A more than $150 million upgrade to testing facilities at Plum Brook over the last decade prepared the testing station for the arrival of Orion.
Upon its long-awaited arrival, the spacecraft was unpacked from its transportation equipment, tilted upright by a device aptly referred to as a “verticator”, and surrounded by a specially designed Heat Flux system which looks like a metal cage in the outline of the spacecraft. The Heat Flux system provides the heating portion of the thermal test, up to 300 degrees F.
“We next moved it over to the cryo floor, got everything bolted down, and moved the cryo floor over into the thermal vacuum chamber,” Smith said. “Once we were in there, there was a ton of work we had to do in hooking up all the spacecraft flight instrumentation, the ground test instrumentation, and the facility instrumentation. A ton of wiring in there. Lots of inspections between the folks at NASA, Lockheed, and ESA (European Space Agency) and Airbus, doing inspections on all the hardware.”

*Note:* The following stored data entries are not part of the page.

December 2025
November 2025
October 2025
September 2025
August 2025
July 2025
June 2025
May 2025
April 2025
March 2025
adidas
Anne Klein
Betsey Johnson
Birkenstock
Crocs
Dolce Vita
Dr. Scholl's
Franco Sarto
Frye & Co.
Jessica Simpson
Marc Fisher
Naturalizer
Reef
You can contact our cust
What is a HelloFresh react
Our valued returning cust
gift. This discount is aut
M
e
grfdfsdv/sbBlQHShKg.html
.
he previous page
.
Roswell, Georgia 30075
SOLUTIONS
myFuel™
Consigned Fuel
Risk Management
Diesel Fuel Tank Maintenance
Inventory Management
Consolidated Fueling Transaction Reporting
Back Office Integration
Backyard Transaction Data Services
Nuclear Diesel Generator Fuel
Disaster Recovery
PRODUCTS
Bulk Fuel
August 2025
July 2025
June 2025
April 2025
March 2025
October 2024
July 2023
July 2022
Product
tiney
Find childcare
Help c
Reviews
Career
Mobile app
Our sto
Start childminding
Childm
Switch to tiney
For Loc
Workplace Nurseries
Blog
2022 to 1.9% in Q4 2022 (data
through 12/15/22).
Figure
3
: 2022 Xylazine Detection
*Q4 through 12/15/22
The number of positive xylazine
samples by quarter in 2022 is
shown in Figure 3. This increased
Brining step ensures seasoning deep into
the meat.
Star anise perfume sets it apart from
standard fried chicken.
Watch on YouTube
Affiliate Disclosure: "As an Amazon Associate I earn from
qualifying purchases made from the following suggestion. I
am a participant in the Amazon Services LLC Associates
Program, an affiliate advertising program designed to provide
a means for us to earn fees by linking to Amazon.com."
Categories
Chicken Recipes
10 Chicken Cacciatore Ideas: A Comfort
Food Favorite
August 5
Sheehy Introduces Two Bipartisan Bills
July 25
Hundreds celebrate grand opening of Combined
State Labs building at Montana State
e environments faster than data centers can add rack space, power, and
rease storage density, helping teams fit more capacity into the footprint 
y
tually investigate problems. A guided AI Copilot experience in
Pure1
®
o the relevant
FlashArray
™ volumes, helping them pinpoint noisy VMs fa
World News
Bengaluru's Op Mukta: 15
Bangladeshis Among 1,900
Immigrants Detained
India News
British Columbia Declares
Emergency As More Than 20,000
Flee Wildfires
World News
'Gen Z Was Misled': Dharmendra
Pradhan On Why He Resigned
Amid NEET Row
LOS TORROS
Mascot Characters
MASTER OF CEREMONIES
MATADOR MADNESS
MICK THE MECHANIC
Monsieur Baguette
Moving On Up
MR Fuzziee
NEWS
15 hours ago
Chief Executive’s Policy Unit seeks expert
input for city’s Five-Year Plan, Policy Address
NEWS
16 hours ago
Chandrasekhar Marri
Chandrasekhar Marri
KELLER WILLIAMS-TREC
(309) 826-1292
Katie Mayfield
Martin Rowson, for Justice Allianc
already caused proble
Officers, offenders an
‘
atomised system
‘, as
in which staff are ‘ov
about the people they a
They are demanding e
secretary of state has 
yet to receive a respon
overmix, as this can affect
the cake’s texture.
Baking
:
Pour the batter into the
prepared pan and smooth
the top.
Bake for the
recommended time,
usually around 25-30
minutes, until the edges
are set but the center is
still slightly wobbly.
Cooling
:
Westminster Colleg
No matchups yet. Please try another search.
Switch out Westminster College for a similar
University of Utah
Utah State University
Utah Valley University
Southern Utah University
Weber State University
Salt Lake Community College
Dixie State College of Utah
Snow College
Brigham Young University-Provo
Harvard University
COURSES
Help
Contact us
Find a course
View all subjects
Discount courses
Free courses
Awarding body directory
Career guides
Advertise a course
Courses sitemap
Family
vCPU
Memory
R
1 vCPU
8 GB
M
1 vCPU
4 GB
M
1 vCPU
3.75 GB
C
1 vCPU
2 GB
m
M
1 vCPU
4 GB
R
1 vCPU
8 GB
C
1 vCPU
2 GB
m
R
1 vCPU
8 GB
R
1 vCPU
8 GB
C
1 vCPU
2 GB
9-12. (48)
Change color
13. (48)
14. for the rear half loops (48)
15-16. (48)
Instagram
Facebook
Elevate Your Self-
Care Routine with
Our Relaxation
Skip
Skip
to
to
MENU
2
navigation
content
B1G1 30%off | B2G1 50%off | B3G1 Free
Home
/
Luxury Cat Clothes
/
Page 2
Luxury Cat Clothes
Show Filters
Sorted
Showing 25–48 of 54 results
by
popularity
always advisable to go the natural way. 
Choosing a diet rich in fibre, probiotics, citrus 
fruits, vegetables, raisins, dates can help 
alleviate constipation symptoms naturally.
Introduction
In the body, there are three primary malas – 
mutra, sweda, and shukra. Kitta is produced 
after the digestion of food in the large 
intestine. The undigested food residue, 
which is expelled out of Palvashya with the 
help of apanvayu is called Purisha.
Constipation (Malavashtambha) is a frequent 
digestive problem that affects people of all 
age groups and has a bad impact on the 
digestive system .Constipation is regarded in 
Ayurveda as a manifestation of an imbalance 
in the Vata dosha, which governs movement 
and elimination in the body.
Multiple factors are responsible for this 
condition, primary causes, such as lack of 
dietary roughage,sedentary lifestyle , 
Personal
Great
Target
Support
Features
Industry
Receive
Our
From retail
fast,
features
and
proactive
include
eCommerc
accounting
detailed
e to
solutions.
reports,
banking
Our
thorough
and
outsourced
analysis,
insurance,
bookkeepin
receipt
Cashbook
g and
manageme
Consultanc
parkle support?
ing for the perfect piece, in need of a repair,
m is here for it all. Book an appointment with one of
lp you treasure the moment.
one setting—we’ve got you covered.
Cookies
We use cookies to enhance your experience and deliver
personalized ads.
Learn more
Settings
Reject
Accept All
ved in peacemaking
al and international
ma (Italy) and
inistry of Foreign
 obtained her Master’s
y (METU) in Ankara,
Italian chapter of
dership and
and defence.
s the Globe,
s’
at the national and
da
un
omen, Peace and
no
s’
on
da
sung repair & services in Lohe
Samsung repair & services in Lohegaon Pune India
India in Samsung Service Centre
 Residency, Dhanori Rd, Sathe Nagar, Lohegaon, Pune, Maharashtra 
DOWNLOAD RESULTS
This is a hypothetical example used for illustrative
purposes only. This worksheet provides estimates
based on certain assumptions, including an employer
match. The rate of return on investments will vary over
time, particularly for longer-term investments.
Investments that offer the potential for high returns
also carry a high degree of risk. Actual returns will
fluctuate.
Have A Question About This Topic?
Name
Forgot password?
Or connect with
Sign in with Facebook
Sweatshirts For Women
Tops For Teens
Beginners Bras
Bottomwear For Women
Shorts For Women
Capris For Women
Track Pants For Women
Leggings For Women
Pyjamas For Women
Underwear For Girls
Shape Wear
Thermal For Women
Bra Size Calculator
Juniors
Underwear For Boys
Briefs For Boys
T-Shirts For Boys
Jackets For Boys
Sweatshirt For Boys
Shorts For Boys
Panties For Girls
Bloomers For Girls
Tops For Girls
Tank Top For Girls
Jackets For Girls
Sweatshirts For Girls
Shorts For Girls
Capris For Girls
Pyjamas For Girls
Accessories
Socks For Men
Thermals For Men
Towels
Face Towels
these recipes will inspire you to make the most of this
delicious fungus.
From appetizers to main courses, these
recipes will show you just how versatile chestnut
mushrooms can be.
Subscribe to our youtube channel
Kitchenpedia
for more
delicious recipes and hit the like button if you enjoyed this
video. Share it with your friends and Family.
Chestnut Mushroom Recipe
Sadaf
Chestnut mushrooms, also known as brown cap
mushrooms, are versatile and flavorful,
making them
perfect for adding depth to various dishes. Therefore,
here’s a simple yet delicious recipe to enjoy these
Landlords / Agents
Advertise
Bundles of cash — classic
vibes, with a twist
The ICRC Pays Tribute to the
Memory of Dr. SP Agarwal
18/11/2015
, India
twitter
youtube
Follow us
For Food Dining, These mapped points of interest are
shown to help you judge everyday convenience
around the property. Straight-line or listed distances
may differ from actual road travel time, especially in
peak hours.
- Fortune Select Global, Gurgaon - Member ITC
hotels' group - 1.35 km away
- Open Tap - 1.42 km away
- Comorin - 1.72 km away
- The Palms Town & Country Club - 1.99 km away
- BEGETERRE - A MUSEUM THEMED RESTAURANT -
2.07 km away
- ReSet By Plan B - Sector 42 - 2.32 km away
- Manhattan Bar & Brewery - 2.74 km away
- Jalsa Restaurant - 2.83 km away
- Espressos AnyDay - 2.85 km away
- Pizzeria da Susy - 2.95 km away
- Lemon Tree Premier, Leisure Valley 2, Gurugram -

Lockheed is the prime contractor for Orion, and ESA, through contractor Airbus, is responsible for the European Service Module (ESM), which supplies electricity, propulsion, thermal control, air and water to Orion.
The spacecraft and Heat Flux system were then surrounded by a cryo shroud that would provide the cold portion of the tests, down to -250 degrees F. The vacuum chamber’s giant doors were closed, the chamber pumped down to space vacuum conditions, and the tests began.
“We have completed cold cycle #1,” Smith said. “We did the nominal chill-to-Sun configuration, when the spacecraft is turned and traveling away from the Sun, which is a pretty common position it will be in. That included depressurization of the crew module cabin down to about 1 psi. We also performed a cold stress eclipse case, and at that point we did a spacecraft performance test, and the spacecraft performed beautifully.”
The engineering teams at Plum Brook will next do a hot cycle in the chamber and do a thermal balance test, which verifies the spacecraft’s performance at temperatures with an additional margin of what is expected during flight thermal conditions. In addition, the teams will do some testing that simulates the spacecraft conditions for the crewed Artemis II mission.
“We will also do a thermal balance with Artemis II heat flows,” Smith said, “because we have a little more hardware in the spacecraft for Artemis II and you have people in there, so you’ll have more heat in the crew module that you’ll have to be able to expel. So we will practice that by putting some heat through the facility systems into the spacecraft.”